• [Job item] Reproduce the listing in its entirety. Do not reproduce the pictures.

• [Dataset records]
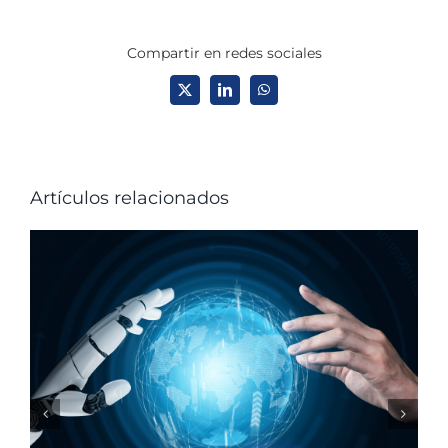
Compartir en redes sociales
X
LinkedIn
WhatsApp
Artículos relacionados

• [Task response]
Compartir en redes sociales
X
LinkedIn
WhatsApp
Artículos relacionados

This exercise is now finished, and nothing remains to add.